- _BRIEF_:
Below are several entries. Transcribe exactly those lines that fall from the one with "6: (562, 48, 3.62)" through the one with "28: (808, 416, 2.21)", end lines included.

Stored data:
=== Section Start ===

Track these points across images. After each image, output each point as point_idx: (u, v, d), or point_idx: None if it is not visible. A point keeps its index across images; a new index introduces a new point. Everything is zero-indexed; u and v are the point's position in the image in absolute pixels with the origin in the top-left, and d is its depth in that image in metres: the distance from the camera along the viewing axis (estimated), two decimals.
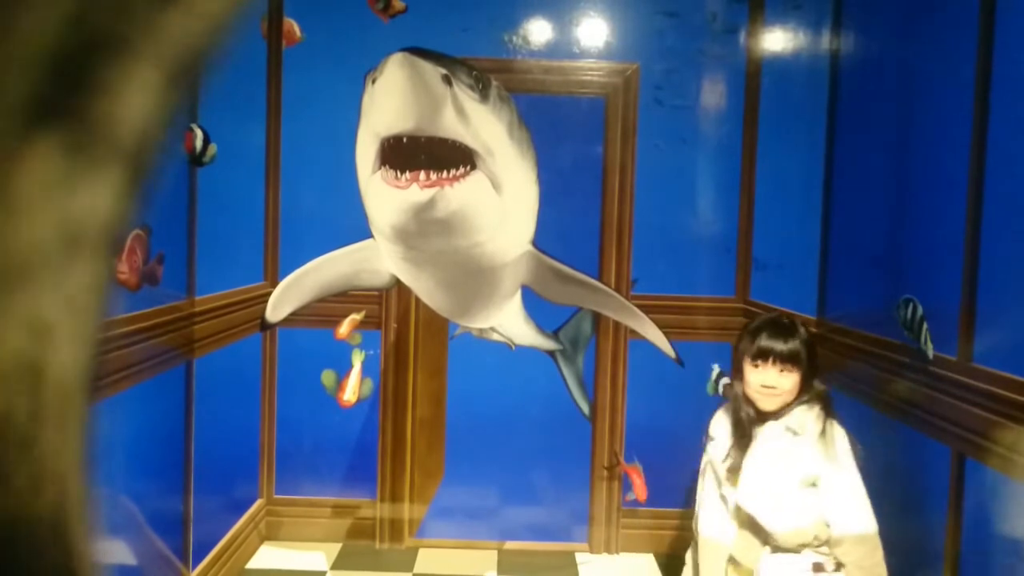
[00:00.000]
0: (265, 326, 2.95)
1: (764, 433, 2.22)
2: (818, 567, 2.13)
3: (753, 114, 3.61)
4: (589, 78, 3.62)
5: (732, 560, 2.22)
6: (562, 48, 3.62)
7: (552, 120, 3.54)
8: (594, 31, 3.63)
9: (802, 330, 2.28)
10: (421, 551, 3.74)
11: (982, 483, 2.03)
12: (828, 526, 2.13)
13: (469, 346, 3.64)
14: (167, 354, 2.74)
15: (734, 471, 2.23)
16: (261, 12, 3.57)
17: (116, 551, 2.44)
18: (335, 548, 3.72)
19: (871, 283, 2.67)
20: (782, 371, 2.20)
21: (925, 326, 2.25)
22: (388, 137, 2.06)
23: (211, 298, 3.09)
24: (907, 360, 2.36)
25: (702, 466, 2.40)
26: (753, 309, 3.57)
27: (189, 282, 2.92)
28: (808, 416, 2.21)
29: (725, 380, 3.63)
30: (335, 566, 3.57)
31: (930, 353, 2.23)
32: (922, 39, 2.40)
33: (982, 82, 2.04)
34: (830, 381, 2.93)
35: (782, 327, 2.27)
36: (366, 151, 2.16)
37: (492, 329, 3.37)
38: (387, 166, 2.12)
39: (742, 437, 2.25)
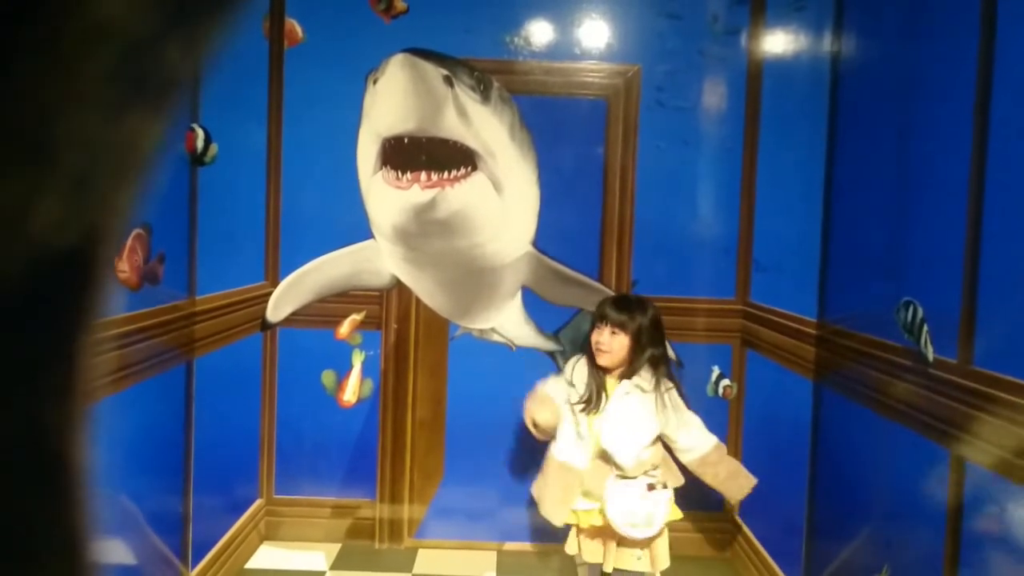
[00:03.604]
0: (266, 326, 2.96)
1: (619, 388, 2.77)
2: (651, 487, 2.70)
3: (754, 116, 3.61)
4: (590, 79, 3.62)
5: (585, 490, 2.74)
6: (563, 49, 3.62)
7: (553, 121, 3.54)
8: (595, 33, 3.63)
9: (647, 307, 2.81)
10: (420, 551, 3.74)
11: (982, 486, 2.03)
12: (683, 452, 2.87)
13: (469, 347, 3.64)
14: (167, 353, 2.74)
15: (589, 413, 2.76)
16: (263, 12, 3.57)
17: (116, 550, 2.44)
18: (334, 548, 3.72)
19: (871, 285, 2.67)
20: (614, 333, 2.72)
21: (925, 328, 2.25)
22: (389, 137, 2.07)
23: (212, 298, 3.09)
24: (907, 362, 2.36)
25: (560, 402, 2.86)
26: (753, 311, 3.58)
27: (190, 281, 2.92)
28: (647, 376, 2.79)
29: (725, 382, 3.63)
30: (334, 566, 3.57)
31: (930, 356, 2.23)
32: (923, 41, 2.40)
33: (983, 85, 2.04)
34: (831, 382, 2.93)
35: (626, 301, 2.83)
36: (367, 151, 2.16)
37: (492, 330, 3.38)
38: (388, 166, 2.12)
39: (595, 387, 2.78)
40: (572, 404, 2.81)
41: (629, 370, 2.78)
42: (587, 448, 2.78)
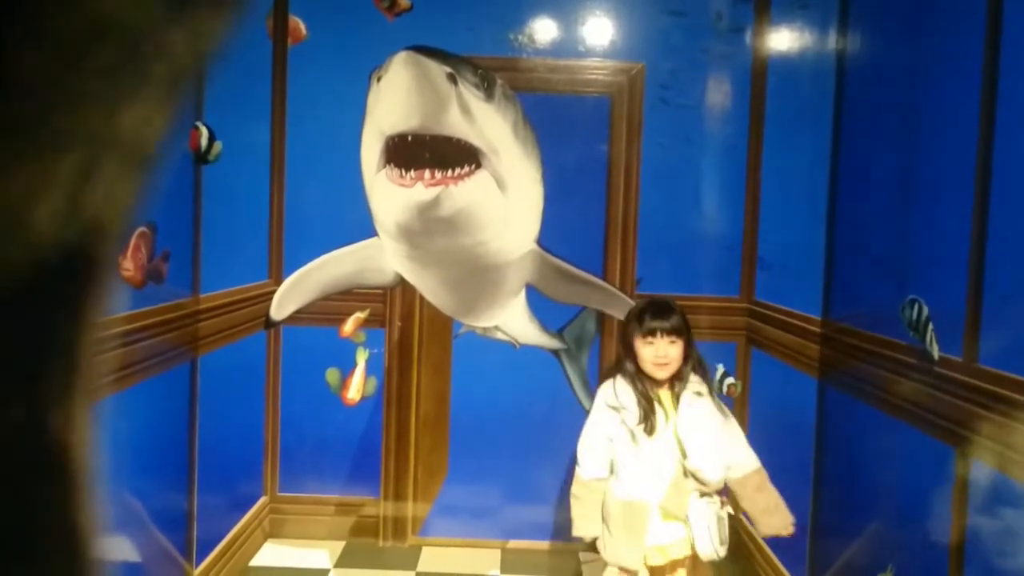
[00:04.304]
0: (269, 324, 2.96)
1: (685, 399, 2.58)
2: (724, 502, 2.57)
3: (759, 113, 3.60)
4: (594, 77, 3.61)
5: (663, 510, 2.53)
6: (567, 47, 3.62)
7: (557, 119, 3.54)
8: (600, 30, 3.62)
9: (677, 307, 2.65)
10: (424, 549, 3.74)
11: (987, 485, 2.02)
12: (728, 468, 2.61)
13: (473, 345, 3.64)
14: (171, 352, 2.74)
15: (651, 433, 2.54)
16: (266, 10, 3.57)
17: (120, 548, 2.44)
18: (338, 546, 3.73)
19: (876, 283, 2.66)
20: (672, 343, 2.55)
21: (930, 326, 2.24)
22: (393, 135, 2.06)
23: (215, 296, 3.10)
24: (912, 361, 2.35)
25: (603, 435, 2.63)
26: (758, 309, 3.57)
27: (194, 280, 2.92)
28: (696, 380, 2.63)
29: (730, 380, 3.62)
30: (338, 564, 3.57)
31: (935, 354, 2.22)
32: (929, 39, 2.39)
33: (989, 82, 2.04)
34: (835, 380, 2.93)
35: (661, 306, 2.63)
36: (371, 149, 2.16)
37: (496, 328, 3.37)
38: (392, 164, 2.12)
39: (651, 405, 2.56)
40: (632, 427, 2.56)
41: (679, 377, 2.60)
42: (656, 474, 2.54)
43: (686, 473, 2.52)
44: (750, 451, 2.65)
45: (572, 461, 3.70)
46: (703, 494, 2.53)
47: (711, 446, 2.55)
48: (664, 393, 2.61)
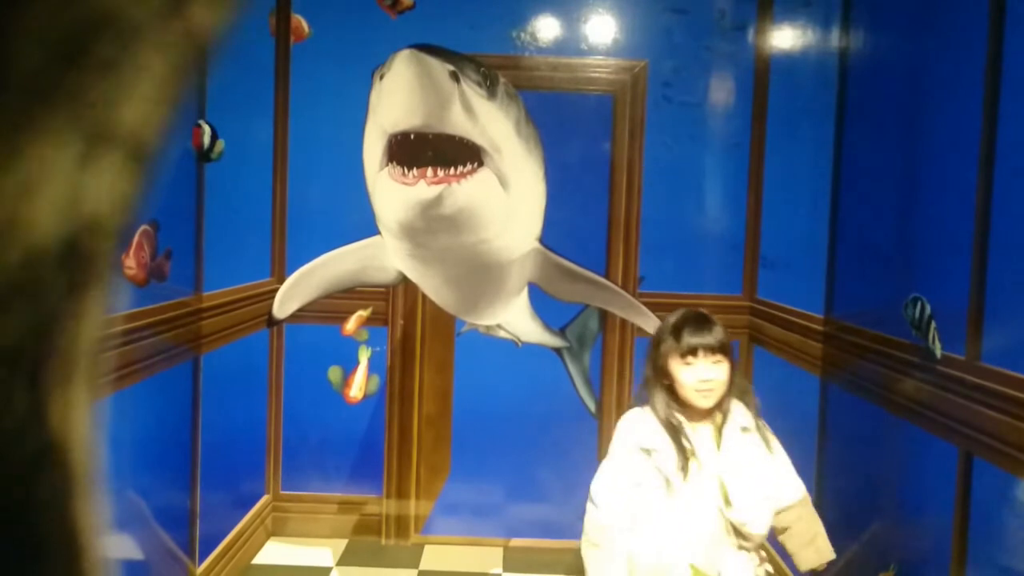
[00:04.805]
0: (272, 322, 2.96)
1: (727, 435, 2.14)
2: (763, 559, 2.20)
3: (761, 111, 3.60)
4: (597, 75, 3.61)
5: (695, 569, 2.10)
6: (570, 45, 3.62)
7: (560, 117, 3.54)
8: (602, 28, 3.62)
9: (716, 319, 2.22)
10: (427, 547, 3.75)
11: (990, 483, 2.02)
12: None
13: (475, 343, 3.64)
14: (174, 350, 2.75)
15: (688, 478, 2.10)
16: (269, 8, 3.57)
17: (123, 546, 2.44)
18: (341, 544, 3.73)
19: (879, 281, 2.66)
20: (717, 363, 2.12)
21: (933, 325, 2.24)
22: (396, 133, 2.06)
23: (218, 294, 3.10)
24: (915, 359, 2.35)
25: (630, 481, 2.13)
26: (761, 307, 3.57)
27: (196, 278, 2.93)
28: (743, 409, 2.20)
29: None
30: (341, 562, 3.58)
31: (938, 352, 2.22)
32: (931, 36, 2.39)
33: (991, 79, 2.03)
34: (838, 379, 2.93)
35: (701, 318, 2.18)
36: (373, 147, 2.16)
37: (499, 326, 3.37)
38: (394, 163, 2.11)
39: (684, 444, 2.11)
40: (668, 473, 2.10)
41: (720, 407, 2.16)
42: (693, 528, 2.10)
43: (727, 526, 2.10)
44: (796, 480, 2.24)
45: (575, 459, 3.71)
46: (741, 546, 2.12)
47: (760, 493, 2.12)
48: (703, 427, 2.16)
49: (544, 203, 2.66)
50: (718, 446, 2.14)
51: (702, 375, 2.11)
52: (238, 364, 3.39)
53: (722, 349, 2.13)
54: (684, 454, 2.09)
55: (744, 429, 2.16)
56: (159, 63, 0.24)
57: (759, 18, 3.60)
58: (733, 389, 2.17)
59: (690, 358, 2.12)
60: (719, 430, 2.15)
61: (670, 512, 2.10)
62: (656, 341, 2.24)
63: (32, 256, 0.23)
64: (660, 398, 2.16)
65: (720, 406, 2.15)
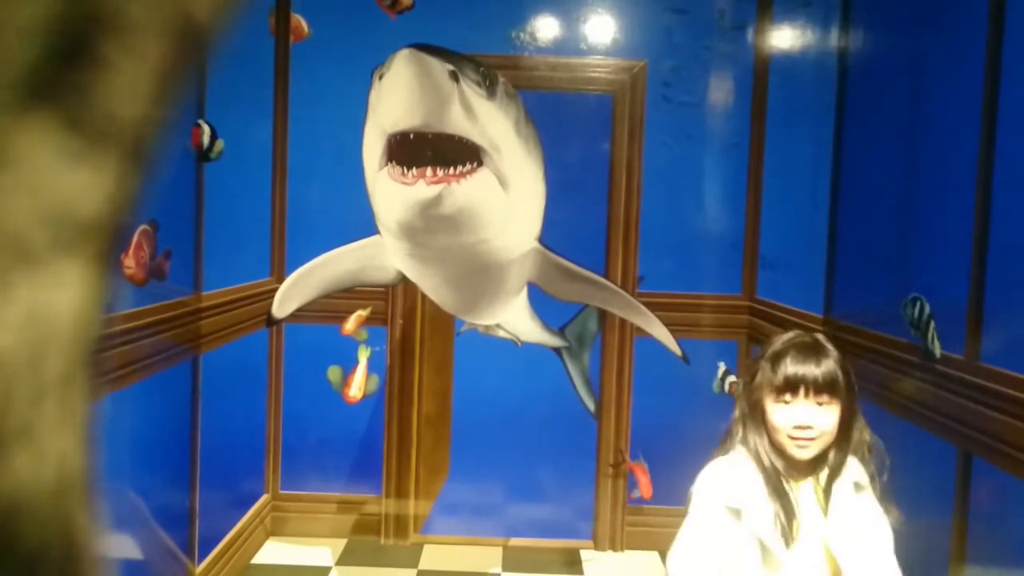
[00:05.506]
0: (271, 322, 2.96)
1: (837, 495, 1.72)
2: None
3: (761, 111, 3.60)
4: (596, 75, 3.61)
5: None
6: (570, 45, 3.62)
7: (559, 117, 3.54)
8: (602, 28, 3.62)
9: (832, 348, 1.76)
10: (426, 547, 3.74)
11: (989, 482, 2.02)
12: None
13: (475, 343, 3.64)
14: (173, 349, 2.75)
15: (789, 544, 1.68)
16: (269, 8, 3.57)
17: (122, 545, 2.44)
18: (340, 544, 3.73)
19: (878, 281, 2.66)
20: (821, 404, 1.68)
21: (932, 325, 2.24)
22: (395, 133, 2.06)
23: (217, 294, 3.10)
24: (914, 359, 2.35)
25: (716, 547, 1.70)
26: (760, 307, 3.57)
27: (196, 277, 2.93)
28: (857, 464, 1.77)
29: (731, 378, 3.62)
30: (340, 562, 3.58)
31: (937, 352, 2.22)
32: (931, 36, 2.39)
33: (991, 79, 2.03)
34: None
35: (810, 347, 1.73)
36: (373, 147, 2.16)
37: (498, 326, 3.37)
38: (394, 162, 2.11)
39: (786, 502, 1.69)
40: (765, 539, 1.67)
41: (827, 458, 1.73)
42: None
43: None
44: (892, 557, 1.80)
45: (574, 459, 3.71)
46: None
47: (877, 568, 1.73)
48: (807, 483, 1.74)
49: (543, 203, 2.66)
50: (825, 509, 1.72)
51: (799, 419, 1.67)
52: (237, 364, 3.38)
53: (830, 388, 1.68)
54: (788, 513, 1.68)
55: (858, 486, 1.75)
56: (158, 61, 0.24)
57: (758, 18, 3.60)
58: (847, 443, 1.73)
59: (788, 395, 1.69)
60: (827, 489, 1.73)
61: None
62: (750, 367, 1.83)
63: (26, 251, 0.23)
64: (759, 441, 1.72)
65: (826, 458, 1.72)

=== Section End ===

- _COMPLETED TASK_:
6: (562, 48, 3.62)
7: (552, 120, 3.54)
8: (594, 31, 3.63)
9: (802, 330, 2.28)
10: (421, 551, 3.74)
11: (982, 483, 2.03)
12: (828, 526, 2.13)
13: (469, 346, 3.64)
14: (167, 354, 2.74)
15: (734, 471, 2.23)
16: (261, 12, 3.57)
17: (116, 551, 2.44)
18: (335, 548, 3.72)
19: (871, 283, 2.67)
20: (782, 371, 2.20)
21: (925, 326, 2.25)
22: (388, 137, 2.06)
23: (211, 298, 3.09)
24: (907, 360, 2.36)
25: (702, 466, 2.40)
26: (753, 309, 3.57)
27: (189, 282, 2.92)
28: (808, 416, 2.21)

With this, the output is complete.